* Exercise material:
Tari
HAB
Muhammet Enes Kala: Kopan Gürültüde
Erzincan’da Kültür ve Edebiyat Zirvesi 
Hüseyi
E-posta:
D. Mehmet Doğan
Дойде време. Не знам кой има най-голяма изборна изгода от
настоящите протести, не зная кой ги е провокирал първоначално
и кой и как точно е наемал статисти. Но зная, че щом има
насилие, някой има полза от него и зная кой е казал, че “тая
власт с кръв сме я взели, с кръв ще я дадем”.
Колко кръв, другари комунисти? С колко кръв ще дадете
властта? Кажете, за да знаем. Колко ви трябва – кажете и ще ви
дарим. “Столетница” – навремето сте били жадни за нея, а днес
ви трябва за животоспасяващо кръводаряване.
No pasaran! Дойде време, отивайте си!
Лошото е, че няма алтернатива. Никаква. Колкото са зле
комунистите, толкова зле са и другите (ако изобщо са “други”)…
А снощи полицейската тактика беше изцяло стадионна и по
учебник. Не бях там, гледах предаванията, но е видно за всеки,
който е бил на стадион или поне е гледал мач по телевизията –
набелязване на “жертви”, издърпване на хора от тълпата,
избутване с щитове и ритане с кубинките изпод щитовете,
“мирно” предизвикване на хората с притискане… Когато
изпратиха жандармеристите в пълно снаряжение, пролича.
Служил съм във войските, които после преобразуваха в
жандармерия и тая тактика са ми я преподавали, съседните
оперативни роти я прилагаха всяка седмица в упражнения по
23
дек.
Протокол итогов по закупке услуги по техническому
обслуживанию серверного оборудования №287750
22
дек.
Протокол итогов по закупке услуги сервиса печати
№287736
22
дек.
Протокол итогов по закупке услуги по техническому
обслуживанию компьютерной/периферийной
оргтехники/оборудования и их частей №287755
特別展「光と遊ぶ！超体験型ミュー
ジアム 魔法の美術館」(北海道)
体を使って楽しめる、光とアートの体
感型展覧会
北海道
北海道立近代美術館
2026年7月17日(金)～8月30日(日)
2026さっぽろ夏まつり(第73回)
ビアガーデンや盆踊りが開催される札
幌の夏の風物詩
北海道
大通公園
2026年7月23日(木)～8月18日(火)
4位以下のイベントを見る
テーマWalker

* How to complete this task: Work through the entries, filtering for the string "обслуживанию", and copy each line that holds it.

* Output for this exercise:
обслуживанию серверного оборудования №287750
обслуживанию компьютерной/периферийной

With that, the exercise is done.